**Required tasks**
[1] In the post about The Woman in the Fifth, how much were guests asked to contribute on arrival at the literary evening?
[2] Reproduce the part of the post about The Woman in the Fifth starting at "Monday, 27 February" and ending at "on the alert.".
[3] Carry on writing the post about The Woman in the Fifth, picking up after its final sentence.

**Passage to read**
****************************************

Monday, 27 February 2012

Kristin allures again

More views of - or after - Cambridge Film Festival 2011
(Click here to go directly to the Festival web-site)


28 February

* Contains spoilers *

A friend in the cinema had already warned me of what his friend and he had found not only a surprising, but an inexplicable, ending to The Woman in the Fifth (2011), so I was on the alert.

That said, in the dark and not tempted to look at my watch (or the phone), I nonetheless knew that it was an eighty-four-minuter, but had no sense of how far in I was. Waiting for this surprise actually helped me concentrate wonderfully, and it did not, when it came, seem out of place.



What did keep me waiting was when Kristin Scott Thomas, who was presumably the woman of the title, was going to appear, and I had forgotten about the invitation that Ethan Hawke (as Tom) had been given to a literary evening:

Which, it must be said, seemed as dire as one might imagine, with even the effrontery of being asked for a contribution of twenty euros on arrival. If I didn't know that KST would be much better company than all of these old bores, I still wouldn't have blamed Ethan for, having caught sight of her, wanting to follow her (up to the roof, with the base of Le Tour Eiffel seemingly in touching distance) and leave them behind.

****************************************

**Source material**
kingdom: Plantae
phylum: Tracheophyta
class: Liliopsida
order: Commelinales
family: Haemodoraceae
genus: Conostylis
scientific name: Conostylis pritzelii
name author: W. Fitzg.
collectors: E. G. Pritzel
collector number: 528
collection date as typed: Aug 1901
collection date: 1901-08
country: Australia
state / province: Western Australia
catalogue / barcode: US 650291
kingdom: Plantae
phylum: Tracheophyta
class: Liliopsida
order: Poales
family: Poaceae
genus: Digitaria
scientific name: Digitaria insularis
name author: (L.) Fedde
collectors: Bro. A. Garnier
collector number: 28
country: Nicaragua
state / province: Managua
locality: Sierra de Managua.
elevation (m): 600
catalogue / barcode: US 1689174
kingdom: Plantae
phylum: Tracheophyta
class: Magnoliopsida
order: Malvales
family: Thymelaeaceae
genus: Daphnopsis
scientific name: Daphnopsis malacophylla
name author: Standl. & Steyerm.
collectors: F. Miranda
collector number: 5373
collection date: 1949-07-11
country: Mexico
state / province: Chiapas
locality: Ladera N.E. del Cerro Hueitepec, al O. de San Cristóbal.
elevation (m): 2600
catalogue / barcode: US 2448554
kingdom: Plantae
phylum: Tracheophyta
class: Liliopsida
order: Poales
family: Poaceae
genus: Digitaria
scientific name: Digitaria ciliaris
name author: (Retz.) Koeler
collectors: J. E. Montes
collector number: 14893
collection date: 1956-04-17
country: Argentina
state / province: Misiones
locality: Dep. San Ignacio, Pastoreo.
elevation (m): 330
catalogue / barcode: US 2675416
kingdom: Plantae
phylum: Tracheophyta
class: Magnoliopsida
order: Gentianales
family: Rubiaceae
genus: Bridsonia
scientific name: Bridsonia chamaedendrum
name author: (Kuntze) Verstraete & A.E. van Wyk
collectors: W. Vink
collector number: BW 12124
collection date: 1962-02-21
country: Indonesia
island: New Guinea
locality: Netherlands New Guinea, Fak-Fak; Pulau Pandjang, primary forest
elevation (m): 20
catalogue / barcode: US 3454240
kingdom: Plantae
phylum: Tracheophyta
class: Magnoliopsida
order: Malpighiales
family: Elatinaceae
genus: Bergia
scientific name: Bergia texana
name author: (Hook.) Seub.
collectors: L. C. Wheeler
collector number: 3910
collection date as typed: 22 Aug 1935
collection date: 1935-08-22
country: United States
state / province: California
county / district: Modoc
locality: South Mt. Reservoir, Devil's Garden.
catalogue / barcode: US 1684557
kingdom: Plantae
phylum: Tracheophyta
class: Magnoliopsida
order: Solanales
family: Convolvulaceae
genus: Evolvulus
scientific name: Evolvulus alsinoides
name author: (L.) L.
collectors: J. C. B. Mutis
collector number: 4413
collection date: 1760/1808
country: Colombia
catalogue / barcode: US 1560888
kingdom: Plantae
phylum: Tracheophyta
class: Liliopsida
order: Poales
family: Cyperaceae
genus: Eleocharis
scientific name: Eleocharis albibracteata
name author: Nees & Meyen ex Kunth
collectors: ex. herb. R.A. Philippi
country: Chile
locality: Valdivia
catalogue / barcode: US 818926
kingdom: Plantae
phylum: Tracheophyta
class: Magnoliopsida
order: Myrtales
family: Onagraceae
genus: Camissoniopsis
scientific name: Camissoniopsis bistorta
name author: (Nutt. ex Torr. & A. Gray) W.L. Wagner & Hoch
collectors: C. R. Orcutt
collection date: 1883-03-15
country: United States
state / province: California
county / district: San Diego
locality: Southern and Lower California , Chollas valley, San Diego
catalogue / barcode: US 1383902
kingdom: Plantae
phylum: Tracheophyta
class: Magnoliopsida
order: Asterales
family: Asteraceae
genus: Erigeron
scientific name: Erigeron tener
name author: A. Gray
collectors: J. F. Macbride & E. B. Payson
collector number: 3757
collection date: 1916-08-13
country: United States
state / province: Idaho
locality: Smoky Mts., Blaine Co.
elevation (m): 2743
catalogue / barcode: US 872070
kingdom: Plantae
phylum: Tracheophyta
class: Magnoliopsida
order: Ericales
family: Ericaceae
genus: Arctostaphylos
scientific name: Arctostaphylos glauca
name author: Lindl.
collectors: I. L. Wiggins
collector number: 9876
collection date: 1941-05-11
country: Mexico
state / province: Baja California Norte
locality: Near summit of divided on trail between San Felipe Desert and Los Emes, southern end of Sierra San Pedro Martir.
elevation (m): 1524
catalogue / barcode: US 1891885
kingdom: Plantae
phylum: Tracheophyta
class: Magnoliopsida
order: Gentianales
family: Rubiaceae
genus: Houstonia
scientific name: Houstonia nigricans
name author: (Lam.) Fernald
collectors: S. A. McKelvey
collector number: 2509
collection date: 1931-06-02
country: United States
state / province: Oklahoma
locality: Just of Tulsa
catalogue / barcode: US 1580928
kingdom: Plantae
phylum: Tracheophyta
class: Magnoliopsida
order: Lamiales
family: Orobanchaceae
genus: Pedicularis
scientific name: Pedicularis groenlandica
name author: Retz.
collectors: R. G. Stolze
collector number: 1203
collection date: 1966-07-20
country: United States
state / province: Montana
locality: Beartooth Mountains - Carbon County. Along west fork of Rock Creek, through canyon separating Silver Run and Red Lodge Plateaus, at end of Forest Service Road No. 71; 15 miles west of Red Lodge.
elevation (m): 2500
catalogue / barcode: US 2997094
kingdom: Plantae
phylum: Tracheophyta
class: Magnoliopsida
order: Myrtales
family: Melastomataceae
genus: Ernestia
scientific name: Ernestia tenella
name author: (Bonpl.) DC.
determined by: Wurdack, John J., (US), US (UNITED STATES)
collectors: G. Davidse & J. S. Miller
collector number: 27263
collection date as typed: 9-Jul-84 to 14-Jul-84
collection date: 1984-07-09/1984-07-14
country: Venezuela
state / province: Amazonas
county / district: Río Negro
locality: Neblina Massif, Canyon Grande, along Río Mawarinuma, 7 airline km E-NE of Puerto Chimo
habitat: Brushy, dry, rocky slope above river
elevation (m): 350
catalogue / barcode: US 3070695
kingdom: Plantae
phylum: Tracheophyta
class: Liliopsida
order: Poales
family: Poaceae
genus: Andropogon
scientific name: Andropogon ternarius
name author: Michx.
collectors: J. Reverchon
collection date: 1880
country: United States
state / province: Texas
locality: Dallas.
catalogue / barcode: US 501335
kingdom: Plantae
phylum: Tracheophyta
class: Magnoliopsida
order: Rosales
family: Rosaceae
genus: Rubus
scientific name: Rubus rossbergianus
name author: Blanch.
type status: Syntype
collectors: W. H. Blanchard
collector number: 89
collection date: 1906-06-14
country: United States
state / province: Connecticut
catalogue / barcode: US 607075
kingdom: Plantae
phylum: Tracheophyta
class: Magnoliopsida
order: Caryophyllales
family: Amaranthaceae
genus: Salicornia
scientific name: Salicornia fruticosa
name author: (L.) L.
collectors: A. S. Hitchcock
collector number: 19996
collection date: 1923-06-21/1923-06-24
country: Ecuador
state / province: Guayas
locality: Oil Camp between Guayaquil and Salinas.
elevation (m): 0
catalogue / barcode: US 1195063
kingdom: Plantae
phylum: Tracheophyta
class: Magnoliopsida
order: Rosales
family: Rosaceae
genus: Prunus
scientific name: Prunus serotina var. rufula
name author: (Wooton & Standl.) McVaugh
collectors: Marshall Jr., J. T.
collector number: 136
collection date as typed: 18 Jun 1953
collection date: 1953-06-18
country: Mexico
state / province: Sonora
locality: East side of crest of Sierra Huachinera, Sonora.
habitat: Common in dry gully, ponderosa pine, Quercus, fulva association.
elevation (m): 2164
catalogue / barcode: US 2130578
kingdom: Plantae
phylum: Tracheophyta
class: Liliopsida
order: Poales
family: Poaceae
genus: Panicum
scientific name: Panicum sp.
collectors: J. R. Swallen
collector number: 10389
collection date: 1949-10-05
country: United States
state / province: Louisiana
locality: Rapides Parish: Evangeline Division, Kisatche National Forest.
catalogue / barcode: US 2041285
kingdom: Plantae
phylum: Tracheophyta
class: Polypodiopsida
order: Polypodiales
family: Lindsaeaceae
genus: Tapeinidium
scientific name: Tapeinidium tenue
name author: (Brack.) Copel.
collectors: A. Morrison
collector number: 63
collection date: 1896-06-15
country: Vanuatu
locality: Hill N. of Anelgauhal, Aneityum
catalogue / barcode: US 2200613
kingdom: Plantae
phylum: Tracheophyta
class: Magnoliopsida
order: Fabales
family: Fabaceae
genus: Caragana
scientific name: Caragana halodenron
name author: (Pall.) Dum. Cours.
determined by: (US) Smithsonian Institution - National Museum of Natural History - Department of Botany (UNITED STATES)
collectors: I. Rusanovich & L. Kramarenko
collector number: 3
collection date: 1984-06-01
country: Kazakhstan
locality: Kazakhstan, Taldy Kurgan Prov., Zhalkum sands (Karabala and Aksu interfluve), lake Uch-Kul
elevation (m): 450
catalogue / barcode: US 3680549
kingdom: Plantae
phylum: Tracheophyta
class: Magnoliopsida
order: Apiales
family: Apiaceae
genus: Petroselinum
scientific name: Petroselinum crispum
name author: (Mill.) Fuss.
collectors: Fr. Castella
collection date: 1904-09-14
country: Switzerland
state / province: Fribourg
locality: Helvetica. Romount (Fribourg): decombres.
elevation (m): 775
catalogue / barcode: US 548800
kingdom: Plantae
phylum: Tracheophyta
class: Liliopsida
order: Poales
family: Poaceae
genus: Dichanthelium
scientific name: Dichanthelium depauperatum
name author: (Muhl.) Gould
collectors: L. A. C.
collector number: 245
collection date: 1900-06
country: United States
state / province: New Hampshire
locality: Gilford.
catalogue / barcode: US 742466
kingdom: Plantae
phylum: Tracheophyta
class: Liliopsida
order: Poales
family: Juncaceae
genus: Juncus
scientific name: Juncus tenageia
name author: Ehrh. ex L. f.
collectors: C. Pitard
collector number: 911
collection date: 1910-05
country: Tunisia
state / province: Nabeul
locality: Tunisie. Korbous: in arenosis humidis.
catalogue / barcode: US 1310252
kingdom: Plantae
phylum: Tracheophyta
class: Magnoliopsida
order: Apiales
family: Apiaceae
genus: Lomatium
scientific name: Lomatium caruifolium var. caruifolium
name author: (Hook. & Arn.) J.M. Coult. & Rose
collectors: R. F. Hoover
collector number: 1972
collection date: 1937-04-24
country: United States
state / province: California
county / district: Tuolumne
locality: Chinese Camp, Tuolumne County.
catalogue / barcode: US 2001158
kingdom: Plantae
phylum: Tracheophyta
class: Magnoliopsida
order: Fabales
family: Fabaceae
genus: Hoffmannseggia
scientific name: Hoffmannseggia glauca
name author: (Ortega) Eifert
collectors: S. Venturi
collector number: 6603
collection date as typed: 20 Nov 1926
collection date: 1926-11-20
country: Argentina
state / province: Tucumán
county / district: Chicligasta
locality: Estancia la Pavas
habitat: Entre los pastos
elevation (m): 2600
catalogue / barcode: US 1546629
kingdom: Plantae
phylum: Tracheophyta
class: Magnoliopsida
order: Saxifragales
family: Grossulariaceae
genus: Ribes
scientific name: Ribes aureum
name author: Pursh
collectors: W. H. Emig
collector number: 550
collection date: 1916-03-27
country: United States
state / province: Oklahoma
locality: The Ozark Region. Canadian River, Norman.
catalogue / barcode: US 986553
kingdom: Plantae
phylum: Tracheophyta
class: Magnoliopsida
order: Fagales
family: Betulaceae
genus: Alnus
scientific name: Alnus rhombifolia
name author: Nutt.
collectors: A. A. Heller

****************************************

**Results in order**
[1] Twenty euros.

[2]
Monday, 27 February 2012

Kristin allures again

More views of - or after - Cambridge Film Festival 2011
(Click here to go directly to the Festival web-site)


28 February

* Contains spoilers *

A friend in the cinema had already warned me of what his friend and he had found not only a surprising, but an inexplicable, ending to The Woman in the Fifth (2011), so I was on the alert.

[3]
As to the way that everything was told (although, quite in the right way, nothing did get told), what arose from an initial feeling that things were uneasy was one of mysteriousness, especially in relation to KST (playing Margit Kadar, half-French, half-Romanian). The seductiveness that she had shown so tellingly well in her role in Leaving* (2009) was not to the fore as such, although she did greet Tom in a very intimate way when he came to her flat for the first time, but was simmeringly, almost glitteringly, present.

And it was fine that she could see an attractive quality in Tom, because his glasses (I am probably not one to speak) didn't suit him, and his face was much better without them when, in the same scene, she removed them (we possibly hadn't seen him properly like that before, because, talking to his daughter through some railings, we just catch him when he swaps glasses with her).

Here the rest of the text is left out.